From the entries that follow, copy exactly the lines beginning at the line holding "your own machine" and continuing through the line holding "Build the container.".

Stored data:
Content starts

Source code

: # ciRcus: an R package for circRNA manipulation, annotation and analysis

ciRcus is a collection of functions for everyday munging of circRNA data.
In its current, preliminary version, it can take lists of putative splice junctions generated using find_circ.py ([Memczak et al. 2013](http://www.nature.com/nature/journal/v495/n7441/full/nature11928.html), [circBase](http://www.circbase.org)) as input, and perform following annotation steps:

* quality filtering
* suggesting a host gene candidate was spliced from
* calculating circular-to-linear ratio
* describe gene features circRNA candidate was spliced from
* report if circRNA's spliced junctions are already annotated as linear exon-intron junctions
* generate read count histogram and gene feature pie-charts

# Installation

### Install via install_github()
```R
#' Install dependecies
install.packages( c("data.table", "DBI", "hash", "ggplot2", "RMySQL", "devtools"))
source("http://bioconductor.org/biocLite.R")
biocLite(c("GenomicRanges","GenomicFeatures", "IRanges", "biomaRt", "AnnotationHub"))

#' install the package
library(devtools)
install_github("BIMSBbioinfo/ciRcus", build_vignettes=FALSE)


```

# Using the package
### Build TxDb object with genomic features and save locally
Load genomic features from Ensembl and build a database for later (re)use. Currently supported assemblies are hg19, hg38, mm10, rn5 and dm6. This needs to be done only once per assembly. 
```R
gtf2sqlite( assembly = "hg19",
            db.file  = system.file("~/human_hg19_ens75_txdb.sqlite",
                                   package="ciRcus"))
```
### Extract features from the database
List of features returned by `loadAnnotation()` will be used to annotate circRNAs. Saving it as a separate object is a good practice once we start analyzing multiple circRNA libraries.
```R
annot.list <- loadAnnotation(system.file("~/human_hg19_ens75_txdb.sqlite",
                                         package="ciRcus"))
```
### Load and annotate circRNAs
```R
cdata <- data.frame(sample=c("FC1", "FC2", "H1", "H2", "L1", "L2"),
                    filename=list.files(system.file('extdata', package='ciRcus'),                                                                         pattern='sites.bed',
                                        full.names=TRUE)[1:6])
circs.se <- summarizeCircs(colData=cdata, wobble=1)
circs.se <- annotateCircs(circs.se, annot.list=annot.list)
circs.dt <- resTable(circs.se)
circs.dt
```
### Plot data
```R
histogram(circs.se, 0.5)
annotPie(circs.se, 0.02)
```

Content ends
Content starts

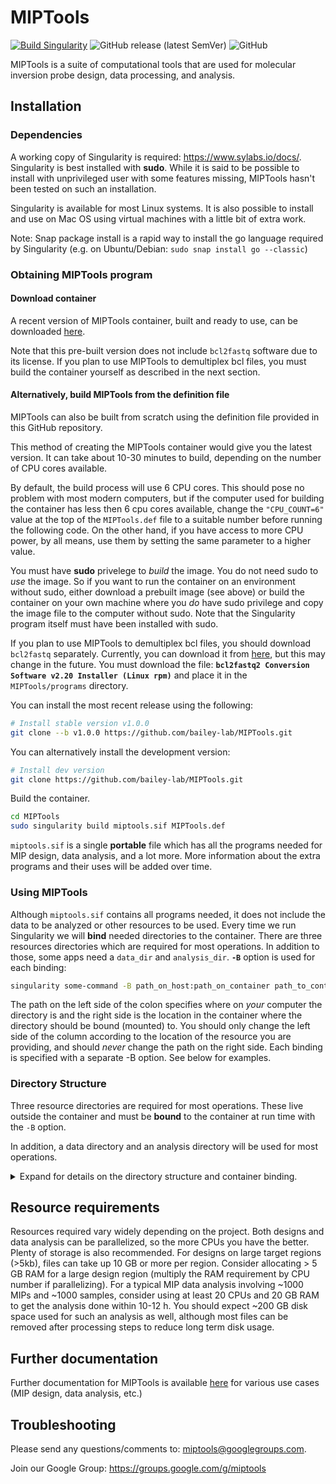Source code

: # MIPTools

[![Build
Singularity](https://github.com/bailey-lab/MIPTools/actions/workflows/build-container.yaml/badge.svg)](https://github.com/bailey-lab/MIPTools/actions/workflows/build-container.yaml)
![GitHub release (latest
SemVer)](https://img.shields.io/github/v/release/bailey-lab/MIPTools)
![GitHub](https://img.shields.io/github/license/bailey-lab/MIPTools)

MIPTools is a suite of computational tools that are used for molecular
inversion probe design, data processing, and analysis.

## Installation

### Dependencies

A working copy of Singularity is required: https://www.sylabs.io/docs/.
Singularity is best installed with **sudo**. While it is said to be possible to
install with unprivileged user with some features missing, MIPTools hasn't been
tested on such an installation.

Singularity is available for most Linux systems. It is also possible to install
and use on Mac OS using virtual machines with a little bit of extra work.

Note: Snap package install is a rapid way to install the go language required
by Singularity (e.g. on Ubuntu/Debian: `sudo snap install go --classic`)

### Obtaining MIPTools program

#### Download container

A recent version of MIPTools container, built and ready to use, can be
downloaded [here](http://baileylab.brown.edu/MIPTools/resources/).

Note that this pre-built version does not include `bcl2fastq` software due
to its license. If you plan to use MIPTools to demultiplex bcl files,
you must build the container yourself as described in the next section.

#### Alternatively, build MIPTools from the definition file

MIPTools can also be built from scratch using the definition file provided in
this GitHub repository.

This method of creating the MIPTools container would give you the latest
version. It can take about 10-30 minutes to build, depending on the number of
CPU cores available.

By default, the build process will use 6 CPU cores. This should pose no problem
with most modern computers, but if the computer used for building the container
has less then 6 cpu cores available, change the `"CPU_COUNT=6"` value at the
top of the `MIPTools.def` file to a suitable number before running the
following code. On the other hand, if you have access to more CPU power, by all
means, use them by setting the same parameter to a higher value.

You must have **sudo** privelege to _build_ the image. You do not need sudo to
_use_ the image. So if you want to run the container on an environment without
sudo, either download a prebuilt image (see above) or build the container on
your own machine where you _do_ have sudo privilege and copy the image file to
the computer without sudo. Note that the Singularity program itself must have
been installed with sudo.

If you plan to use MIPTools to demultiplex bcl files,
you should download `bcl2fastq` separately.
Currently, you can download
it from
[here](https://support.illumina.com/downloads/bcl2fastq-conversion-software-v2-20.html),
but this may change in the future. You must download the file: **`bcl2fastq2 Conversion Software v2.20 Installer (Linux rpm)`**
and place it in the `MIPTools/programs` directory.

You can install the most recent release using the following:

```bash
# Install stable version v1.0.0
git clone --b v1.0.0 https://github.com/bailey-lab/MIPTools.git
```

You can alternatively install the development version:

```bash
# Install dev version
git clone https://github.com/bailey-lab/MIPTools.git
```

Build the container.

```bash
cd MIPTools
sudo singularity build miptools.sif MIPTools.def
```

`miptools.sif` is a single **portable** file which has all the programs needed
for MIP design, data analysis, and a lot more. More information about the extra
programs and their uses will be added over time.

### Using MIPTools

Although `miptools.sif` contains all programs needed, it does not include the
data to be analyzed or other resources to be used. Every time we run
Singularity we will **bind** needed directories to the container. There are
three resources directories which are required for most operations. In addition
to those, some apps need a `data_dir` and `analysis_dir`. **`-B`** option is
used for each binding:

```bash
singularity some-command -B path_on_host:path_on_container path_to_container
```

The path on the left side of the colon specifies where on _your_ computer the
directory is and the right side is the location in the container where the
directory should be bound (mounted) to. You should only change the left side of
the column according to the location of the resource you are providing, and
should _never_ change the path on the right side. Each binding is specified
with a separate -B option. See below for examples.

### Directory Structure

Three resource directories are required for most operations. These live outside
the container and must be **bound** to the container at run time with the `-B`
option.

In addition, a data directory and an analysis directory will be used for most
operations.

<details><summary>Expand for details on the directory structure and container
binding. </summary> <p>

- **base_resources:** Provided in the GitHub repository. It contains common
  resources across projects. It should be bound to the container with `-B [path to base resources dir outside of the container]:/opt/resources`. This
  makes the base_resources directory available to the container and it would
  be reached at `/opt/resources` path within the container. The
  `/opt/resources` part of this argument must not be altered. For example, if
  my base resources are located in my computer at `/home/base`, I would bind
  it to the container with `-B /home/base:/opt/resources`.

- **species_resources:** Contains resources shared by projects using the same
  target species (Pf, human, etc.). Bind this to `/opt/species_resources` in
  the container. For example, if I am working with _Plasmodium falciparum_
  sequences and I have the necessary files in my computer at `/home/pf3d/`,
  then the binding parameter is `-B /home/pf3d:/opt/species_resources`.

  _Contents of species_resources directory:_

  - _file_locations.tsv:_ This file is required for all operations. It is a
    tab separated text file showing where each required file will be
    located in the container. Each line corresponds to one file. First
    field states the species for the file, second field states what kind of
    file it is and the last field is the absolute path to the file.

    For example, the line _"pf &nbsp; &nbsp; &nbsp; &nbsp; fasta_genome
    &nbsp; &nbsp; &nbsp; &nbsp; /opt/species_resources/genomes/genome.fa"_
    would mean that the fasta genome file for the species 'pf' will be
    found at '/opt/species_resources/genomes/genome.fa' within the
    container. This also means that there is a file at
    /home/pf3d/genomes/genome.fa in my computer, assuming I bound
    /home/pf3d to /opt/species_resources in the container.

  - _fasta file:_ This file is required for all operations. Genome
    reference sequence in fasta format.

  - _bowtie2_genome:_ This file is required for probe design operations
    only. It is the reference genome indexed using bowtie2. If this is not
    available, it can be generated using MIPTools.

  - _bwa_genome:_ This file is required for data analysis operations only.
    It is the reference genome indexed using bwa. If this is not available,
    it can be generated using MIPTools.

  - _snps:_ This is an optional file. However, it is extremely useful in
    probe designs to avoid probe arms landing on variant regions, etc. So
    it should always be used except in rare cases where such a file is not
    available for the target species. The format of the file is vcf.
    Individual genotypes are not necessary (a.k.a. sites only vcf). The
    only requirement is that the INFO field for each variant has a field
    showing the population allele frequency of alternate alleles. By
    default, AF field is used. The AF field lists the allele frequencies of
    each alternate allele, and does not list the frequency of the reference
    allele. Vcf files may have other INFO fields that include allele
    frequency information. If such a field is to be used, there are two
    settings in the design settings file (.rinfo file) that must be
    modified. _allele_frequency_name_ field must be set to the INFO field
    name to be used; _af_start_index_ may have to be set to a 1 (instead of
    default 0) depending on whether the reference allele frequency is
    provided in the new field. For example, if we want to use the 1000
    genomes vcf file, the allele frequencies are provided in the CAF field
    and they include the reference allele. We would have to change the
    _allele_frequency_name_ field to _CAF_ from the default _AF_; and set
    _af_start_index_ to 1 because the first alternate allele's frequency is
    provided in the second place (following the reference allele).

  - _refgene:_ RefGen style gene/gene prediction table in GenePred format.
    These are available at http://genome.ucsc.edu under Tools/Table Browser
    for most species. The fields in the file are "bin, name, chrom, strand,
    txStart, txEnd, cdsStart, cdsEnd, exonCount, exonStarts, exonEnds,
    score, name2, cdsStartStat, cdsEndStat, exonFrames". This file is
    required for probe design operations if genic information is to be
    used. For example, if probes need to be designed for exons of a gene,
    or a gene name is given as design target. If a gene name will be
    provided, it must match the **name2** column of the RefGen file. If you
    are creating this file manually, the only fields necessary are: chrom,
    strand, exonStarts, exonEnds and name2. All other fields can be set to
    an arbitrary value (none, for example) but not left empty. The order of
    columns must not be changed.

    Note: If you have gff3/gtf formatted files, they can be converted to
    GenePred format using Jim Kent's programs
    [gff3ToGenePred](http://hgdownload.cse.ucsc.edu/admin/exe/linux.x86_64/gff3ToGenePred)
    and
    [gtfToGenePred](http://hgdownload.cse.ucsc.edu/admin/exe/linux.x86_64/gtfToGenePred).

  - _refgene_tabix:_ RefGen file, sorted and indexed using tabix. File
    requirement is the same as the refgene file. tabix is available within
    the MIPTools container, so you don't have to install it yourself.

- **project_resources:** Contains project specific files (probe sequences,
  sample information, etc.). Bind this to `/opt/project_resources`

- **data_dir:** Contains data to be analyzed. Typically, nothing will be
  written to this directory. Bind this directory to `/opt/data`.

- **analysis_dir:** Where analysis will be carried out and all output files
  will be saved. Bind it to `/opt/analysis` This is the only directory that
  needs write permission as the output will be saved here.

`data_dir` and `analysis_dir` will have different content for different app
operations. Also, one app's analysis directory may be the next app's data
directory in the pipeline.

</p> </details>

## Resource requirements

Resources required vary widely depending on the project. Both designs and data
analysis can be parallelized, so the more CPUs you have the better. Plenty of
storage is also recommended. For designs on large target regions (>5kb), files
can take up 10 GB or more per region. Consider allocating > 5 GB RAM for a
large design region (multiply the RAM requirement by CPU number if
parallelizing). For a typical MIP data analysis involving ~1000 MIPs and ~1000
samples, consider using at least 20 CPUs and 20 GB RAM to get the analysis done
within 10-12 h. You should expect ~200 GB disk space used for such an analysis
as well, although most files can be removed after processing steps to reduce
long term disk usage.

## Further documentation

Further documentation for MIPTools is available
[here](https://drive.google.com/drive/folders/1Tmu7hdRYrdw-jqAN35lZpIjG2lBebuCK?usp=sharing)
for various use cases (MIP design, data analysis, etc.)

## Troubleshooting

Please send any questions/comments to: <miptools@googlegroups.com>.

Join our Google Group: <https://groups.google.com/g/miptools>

Content ends

Problem solution:
your own machine where you _do_ have sudo privilege and copy the image file to
the computer without sudo. Note that the Singularity program itself must have
been installed with sudo.

If you plan to use MIPTools to demultiplex bcl files,
you should download `bcl2fastq` separately.
Currently, you can download
it from
[here](https://support.illumina.com/downloads/bcl2fastq-conversion-software-v2-20.html),
but this may change in the future. You must download the file: **`bcl2fastq2 Conversion Software v2.20 Installer (Linux rpm)`**
and place it in the `MIPTools/programs` directory.

You can install the most recent release using the following:

```bash
# Install stable version v1.0.0
git clone --b v1.0.0 https://github.com/bailey-lab/MIPTools.git
```

You can alternatively install the development version:

```bash
# Install dev version
git clone https://github.com/bailey-lab/MIPTools.git
```

Build the container.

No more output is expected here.